**LIST OF TASKS:**
a – Retype the passage on automated newspaper covers, starting with "They were also" and going on through "generate the cover.".
b – In the passage on automated newspaper covers, what color does the Guardian use to represent sports-related stories?
-------- ARTICLE
A quick example; pretend the paper ran for a few years, when the Olympics arrived the stories algorithmically picked would most likely be sports related, which have their own bunch of related tags and represented in the Guardian by the colour green. Then a while later the Paris Fashion Week hits and so there are different tags, relationships and colours. Some weeks nothing much "Newsy" happens, others it's a new breaking news story each day. There are cycles and explosions to the flow of news that I've learnt over the years of measuring this stuff, to the point of it being a background hum to everything else I do.

It was that which I was hoping to bring to the covers. But alas while I have my hands on the data, I just never found the time to make the data pretty in the way I wanted.

They were also supposed to be fully automated, allowing a user to visit a "paper control panel" preview the algorithmically selected stories, decide on a cover "theme" and then press a button which would throw all the stories into Newspaper Club's ARTHR tool and go off and generate the cover.
----------------
-------- INFORMATION GIVEN
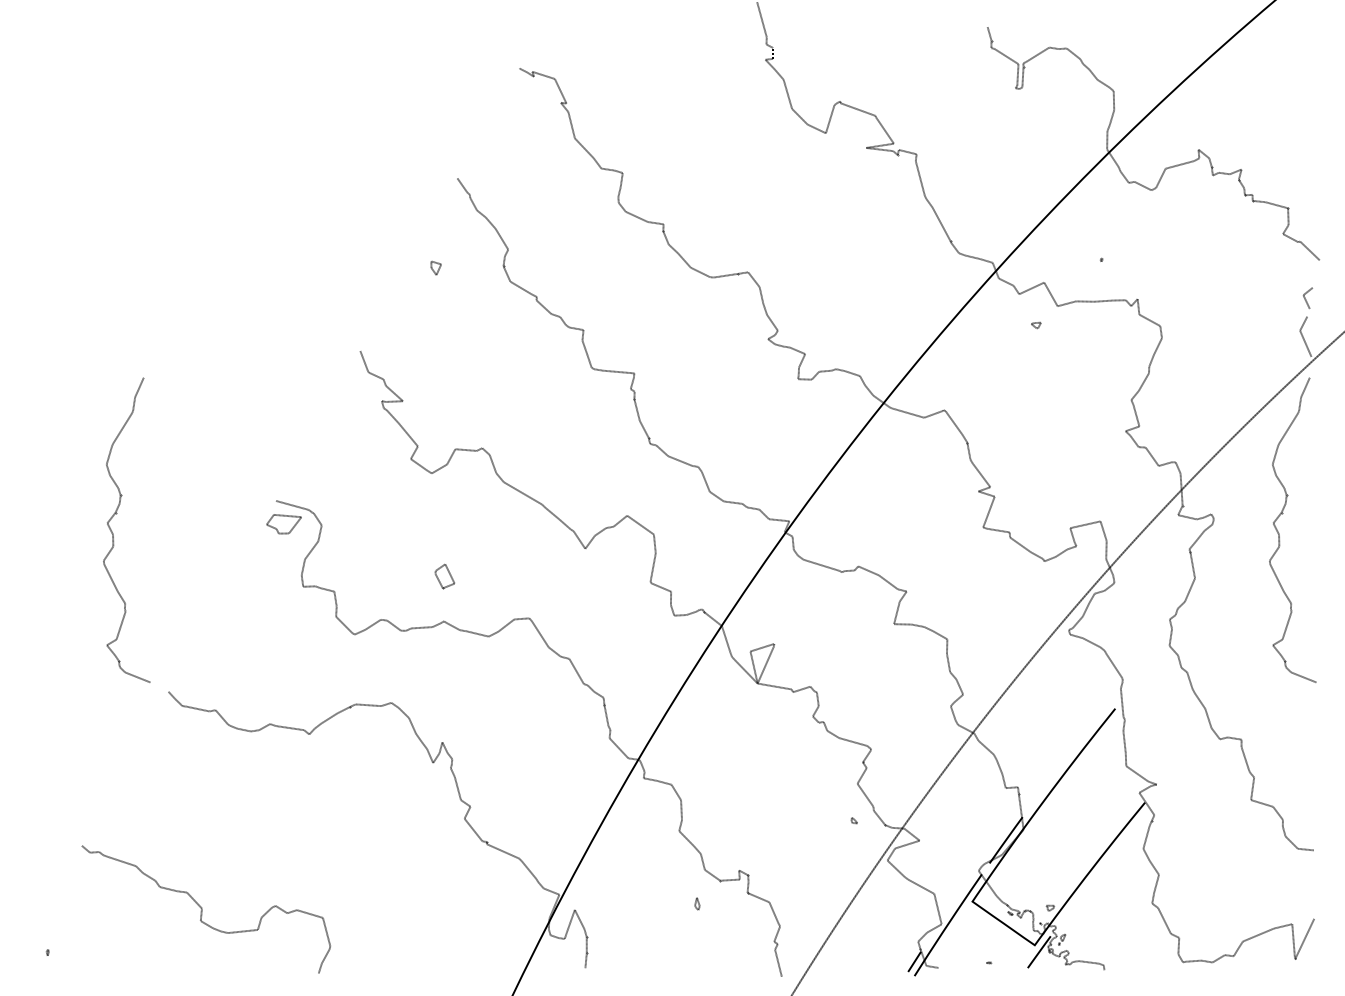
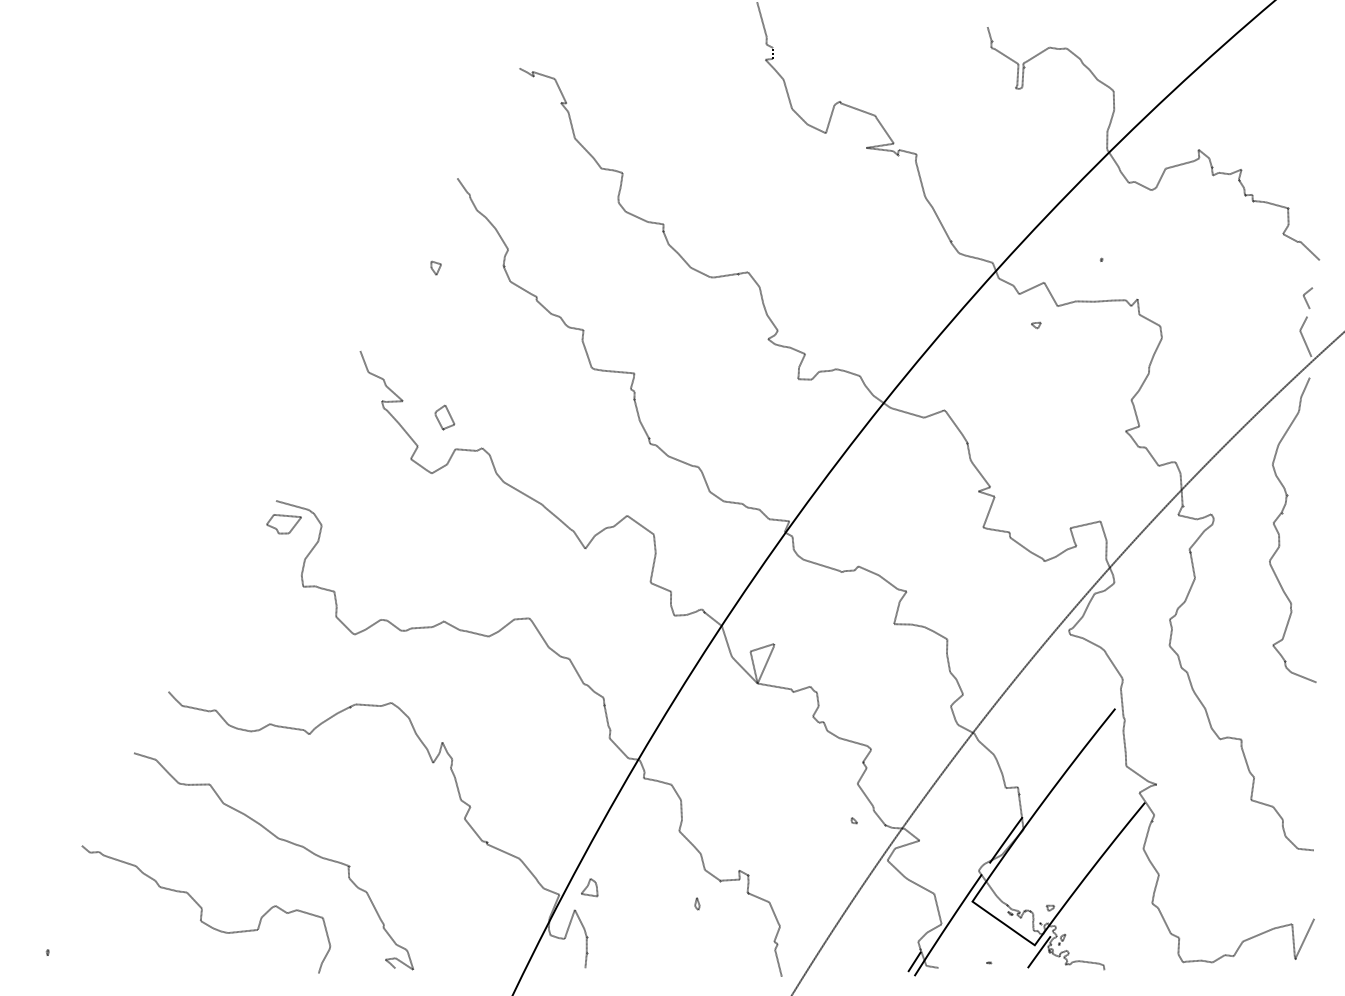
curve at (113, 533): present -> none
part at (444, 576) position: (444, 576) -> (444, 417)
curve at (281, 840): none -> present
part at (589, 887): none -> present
----------------
-------- INFORMATION GIVEN
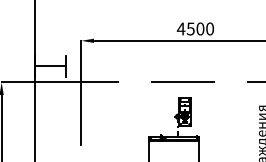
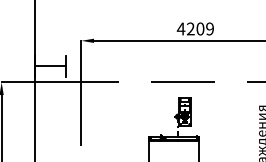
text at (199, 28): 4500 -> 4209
----------------
**SOLUTIONS PER TASK:**
a –
They were also supposed to be fully automated, allowing a user to visit a "paper control panel" preview the algorithmically selected stories, decide on a cover "theme" and then press a button which would throw all the stories into Newspaper Club's ARTHR tool and go off and generate the cover.

b – Green